**Problem to solve**
Below are records with pictures. Reproduce exactly the lines from the line with "Guests do not" to the line with "Clear Drain NE: Providing expert drainage", inclusive, and leave each picture out.

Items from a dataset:
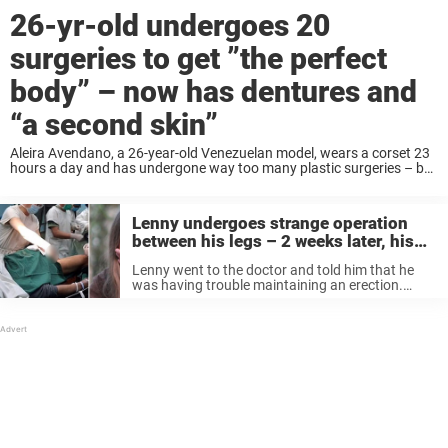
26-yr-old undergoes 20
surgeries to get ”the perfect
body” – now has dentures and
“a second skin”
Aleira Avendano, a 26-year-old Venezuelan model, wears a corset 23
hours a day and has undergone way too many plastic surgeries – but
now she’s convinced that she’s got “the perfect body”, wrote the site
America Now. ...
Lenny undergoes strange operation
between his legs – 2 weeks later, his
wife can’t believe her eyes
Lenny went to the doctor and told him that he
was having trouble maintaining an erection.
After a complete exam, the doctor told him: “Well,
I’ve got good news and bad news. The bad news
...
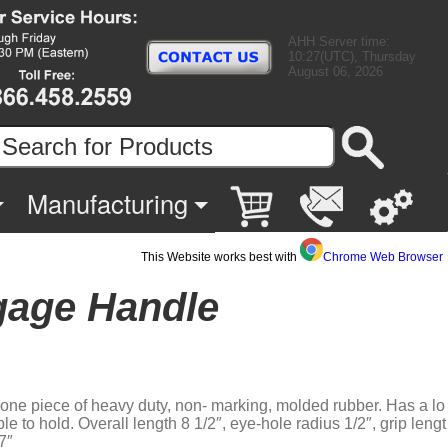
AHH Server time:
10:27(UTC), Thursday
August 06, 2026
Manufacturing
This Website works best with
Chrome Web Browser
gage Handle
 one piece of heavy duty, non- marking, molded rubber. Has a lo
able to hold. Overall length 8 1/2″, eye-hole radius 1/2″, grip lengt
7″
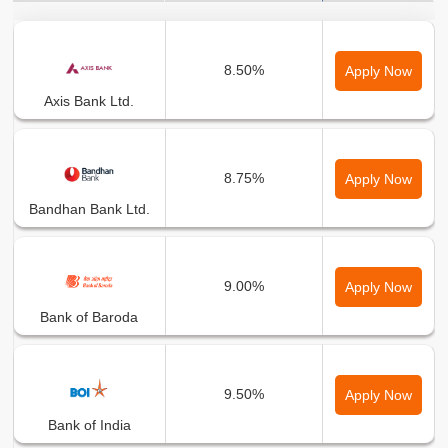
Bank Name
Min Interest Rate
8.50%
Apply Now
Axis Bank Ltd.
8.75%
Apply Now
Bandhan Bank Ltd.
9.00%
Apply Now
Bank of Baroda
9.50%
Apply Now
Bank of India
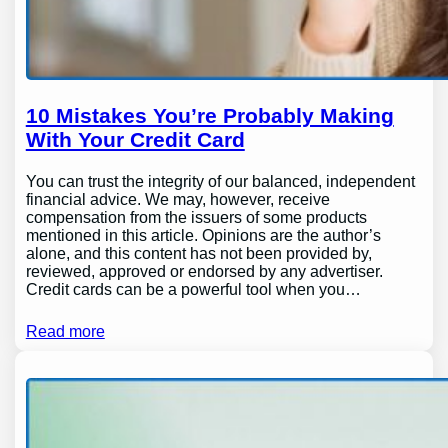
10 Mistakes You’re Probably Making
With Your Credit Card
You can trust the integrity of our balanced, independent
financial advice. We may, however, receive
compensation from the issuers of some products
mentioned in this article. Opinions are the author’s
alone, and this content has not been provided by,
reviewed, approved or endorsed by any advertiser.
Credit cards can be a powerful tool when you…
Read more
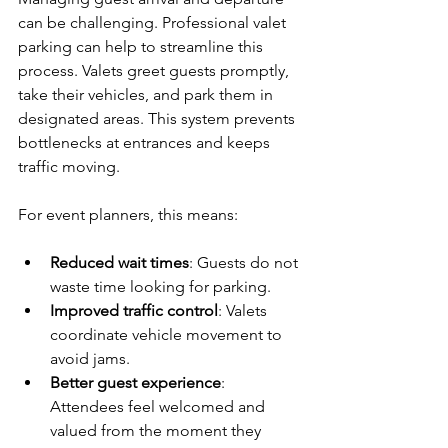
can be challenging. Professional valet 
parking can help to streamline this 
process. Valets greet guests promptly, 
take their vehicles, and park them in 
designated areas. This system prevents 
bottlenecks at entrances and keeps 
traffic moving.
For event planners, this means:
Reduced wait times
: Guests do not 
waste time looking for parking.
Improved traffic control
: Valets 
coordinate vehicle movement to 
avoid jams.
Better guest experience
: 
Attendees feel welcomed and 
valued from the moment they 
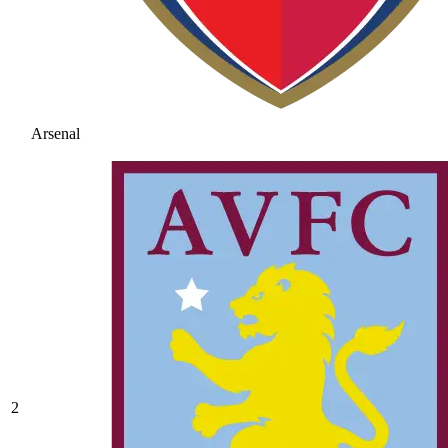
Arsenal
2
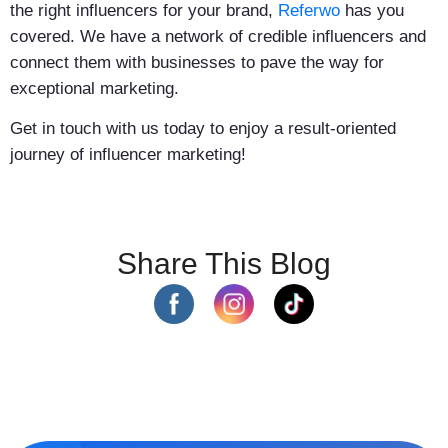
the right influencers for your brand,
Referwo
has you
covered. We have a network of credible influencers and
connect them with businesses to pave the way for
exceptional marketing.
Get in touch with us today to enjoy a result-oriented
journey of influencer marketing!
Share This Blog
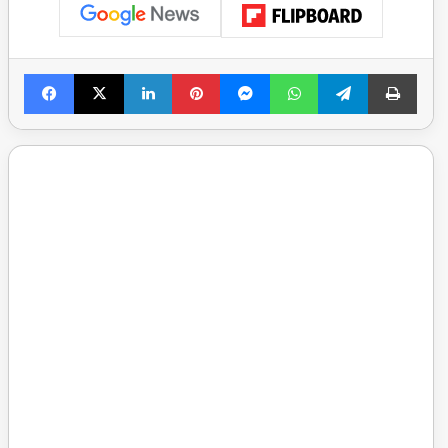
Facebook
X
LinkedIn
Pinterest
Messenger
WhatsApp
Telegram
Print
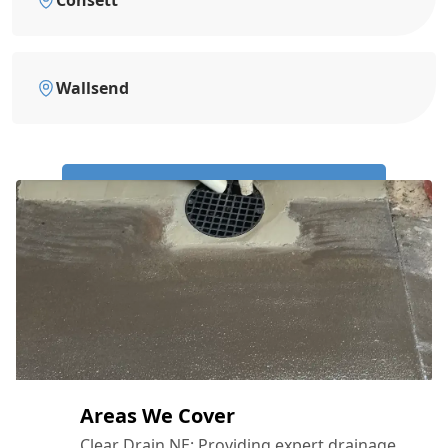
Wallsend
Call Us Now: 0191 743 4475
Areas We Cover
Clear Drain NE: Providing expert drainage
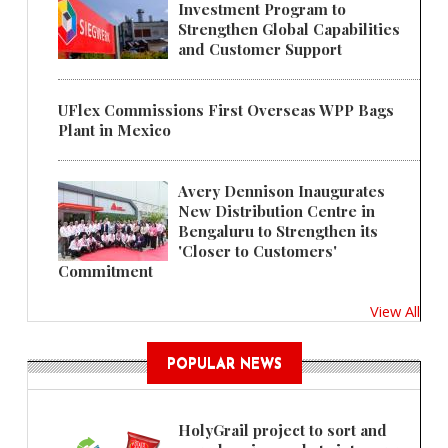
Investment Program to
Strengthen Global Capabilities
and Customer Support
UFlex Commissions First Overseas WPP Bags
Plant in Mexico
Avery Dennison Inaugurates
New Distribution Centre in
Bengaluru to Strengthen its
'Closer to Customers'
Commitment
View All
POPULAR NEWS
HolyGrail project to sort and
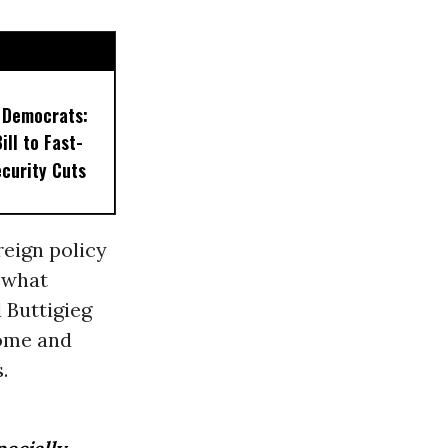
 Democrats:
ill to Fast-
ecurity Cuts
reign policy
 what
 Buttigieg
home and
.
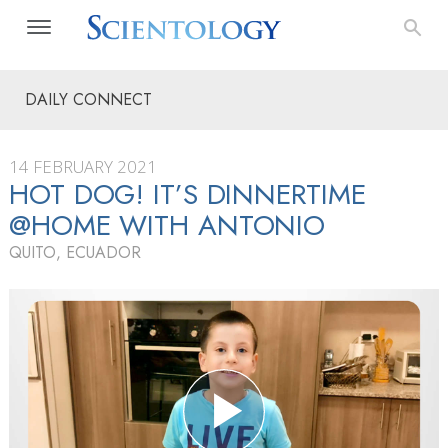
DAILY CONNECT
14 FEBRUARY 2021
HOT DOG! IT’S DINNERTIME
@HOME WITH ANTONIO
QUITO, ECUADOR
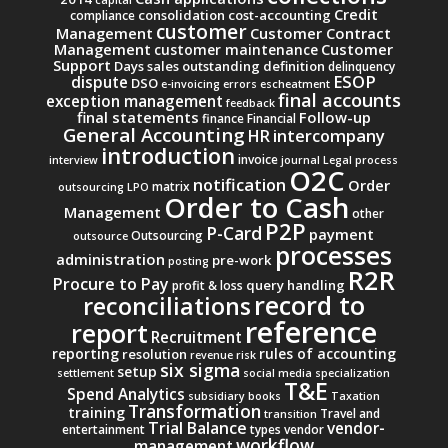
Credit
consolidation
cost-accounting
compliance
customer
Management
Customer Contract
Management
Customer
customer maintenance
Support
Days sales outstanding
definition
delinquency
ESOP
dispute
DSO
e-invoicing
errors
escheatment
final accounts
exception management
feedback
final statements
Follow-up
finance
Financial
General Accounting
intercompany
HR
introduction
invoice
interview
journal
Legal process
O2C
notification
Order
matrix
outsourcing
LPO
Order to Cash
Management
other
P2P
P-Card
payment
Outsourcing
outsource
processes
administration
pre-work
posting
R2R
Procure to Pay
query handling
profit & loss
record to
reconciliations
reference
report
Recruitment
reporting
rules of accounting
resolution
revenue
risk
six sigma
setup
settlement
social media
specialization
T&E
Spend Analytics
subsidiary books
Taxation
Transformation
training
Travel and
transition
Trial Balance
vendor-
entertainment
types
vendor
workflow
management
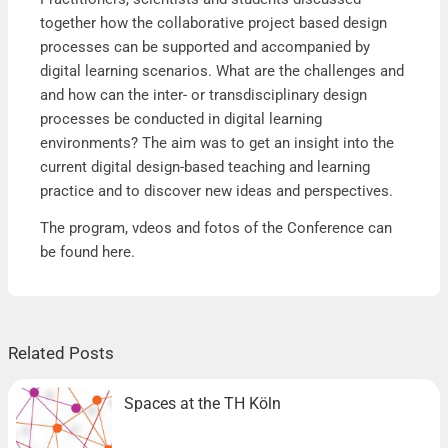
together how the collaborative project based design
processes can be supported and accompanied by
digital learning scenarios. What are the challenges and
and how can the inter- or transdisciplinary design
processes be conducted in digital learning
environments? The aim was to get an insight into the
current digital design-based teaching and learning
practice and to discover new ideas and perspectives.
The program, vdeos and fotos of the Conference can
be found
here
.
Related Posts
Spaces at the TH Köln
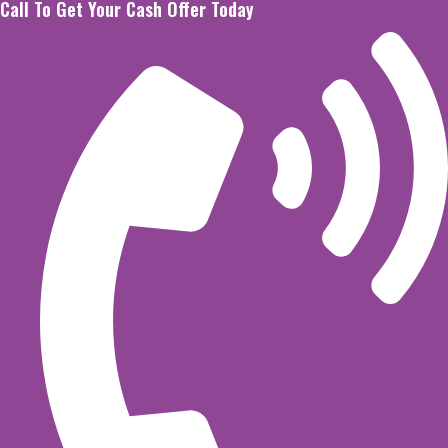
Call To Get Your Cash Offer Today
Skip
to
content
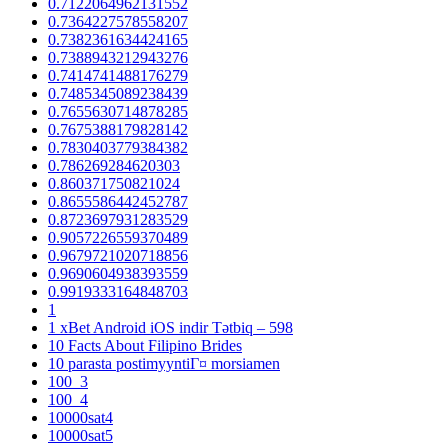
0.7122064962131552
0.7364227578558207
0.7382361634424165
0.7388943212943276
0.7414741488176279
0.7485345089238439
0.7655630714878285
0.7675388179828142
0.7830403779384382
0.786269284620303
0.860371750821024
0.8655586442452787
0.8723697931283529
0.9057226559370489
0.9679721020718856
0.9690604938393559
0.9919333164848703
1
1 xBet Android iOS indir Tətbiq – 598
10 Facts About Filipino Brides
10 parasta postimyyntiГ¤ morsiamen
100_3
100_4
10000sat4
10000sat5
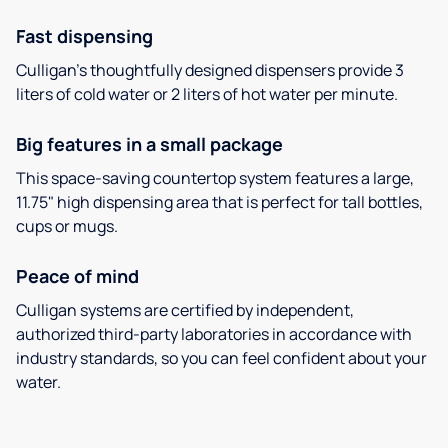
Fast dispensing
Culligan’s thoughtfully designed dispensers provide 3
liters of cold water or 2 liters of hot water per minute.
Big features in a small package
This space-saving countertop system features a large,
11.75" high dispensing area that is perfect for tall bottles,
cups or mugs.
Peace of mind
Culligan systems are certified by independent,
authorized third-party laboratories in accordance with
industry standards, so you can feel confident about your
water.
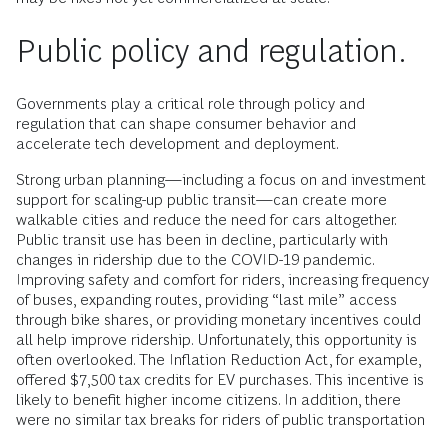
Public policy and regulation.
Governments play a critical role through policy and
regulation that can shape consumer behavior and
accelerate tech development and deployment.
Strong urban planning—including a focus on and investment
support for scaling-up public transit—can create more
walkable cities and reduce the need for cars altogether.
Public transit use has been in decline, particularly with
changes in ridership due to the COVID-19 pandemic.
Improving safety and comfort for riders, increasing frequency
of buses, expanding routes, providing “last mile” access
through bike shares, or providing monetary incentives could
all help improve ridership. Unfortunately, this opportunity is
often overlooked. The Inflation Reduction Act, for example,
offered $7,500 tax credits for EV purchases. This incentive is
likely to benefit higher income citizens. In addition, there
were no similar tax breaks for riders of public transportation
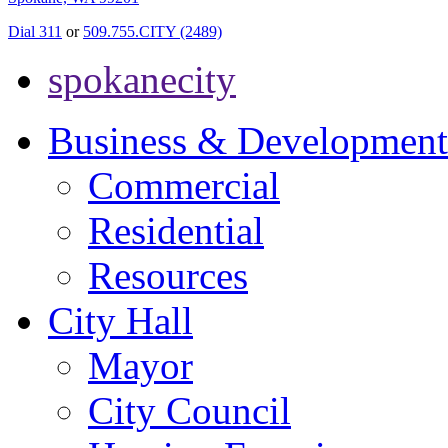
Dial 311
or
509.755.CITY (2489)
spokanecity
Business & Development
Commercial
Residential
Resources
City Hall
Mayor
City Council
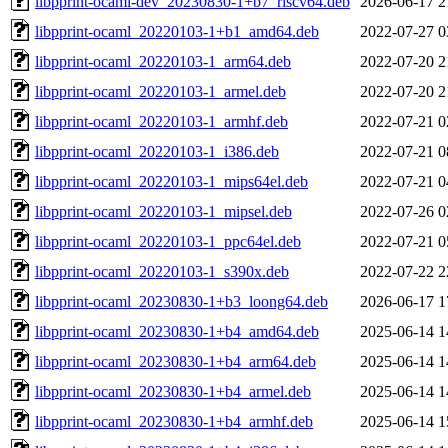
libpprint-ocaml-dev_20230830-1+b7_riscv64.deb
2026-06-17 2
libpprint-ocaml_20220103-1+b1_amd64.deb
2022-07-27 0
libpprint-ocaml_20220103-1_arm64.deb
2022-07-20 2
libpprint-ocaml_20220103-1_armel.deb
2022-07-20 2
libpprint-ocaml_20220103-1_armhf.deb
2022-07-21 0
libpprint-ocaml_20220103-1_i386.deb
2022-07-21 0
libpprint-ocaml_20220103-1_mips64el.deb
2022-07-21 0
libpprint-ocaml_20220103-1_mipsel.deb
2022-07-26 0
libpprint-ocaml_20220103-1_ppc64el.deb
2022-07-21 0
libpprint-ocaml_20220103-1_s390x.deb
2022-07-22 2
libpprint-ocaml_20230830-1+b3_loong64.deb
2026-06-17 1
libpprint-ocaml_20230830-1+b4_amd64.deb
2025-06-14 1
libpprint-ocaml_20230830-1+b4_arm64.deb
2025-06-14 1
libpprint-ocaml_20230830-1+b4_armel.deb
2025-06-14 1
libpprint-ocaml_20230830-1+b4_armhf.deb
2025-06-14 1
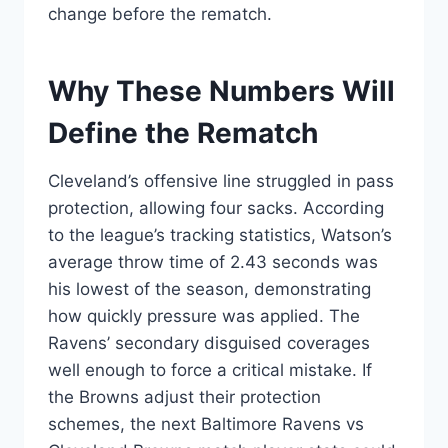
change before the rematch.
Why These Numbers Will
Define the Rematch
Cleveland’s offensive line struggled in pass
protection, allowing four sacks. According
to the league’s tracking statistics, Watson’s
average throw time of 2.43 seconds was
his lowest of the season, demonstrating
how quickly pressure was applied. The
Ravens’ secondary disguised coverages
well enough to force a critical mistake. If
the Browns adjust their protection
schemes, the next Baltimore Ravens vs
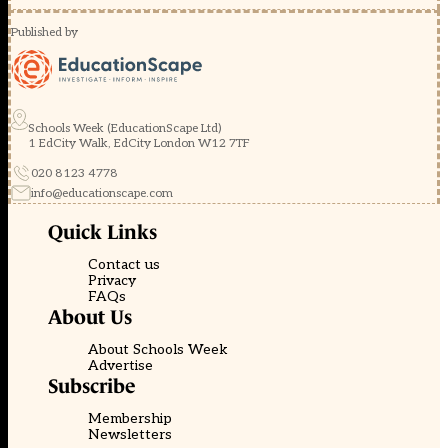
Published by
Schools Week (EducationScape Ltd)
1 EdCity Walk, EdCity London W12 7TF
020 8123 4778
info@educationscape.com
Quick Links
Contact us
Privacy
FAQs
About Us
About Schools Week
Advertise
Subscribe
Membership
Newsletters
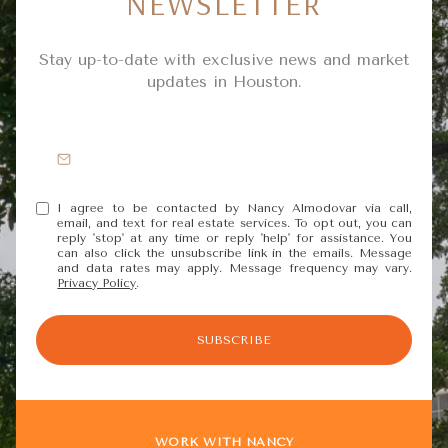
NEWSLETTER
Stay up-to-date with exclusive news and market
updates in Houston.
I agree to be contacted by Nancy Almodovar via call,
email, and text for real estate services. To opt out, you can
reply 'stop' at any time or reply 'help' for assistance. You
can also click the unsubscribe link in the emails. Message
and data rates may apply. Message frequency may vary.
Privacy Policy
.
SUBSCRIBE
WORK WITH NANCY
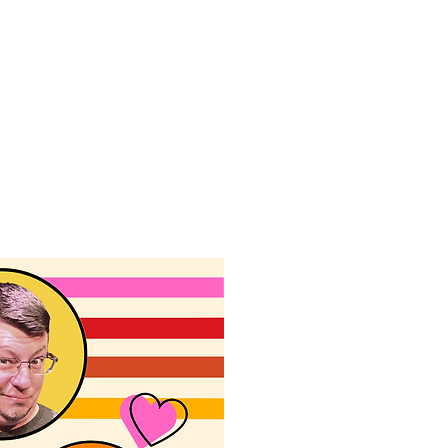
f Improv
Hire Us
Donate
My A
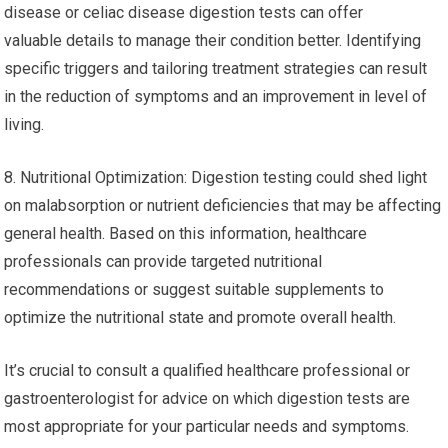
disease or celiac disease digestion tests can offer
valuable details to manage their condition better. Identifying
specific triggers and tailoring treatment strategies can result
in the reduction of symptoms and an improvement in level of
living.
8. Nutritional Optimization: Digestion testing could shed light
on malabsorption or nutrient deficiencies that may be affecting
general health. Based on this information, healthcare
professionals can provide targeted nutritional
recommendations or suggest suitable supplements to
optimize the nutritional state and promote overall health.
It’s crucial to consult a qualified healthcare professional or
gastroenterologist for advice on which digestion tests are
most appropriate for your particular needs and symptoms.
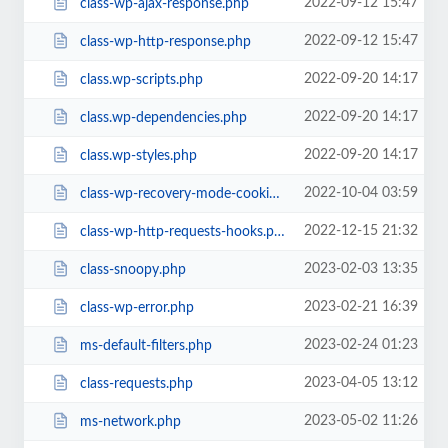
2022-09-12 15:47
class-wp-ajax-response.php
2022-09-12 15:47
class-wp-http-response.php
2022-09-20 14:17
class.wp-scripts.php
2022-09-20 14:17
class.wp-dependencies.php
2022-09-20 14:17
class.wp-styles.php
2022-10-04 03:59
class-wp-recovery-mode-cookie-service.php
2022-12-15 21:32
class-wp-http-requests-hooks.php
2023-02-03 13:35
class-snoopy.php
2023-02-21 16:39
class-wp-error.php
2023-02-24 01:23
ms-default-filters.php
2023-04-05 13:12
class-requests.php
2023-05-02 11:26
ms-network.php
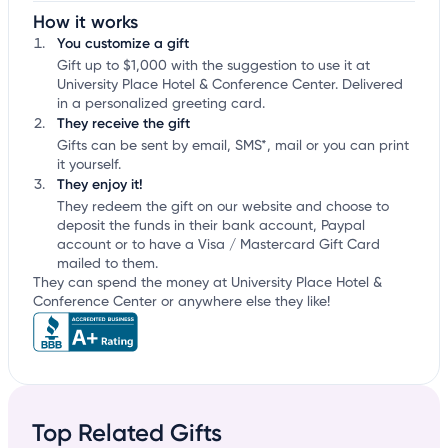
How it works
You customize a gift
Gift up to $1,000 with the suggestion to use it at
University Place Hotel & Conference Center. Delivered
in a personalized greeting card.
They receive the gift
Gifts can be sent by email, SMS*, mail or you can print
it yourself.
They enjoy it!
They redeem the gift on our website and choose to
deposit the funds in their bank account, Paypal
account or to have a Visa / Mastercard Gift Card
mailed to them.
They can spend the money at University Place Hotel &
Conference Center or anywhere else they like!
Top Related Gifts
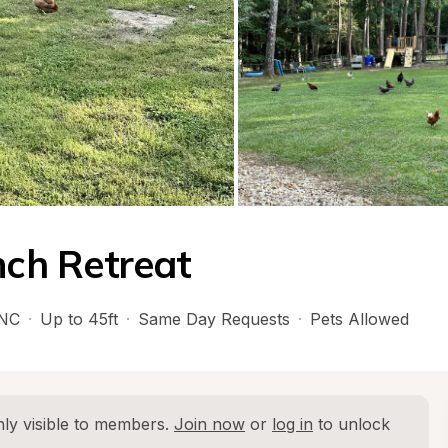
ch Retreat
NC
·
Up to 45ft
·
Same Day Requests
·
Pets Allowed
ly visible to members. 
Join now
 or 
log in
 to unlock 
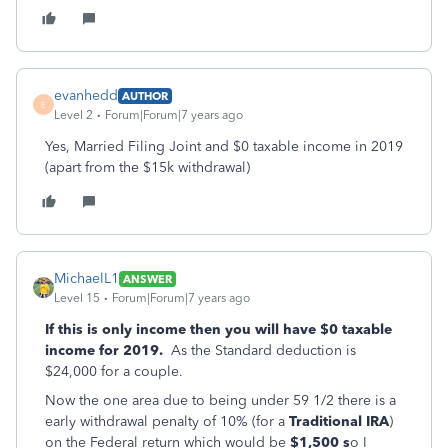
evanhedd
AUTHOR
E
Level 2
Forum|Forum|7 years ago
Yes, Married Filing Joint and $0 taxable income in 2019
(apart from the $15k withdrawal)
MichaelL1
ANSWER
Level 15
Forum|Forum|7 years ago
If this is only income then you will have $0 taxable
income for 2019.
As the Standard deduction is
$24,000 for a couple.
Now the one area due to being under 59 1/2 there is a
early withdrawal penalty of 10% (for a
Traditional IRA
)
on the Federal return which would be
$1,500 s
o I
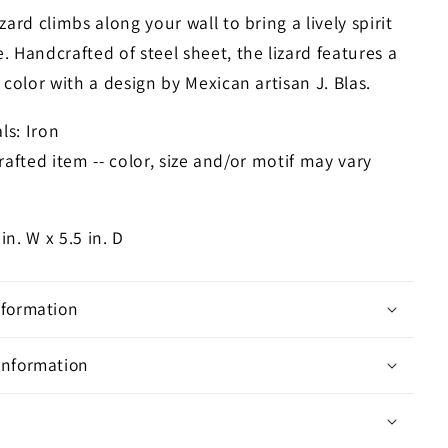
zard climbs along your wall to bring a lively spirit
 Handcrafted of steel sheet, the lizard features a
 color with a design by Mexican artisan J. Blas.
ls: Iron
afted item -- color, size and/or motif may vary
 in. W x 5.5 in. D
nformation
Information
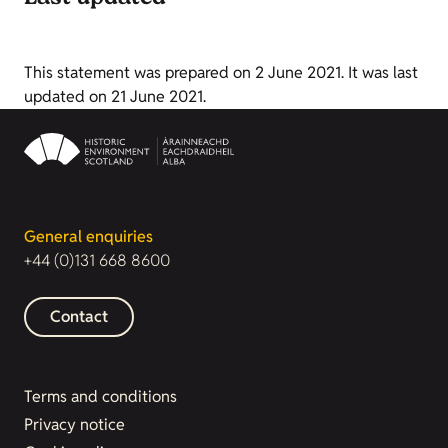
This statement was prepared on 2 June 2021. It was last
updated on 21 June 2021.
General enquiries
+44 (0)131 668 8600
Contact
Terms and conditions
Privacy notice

**Result for this task**
: Guests do not 
waste time looking for parking.
Improved traffic control
: Valets 
coordinate vehicle movement to 
avoid jams.
Better guest experience
: 
Attendees feel welcomed and 
valued from the moment they 
Arsenal
2
the right influencers for your brand,
Referwo
has you
covered. We have a network of credible influencers and
connect them with businesses to pave the way for
exceptional marketing.
Get in touch with us today to enjoy a result-oriented
journey of influencer marketing!
Share This Blog
Facebook
X
LinkedIn
Pinterest
Messenger
WhatsApp
Telegram
Print
Wallsend
Call Us Now: 0191 743 4475
Areas We Cover
Clear Drain NE: Providing expert drainage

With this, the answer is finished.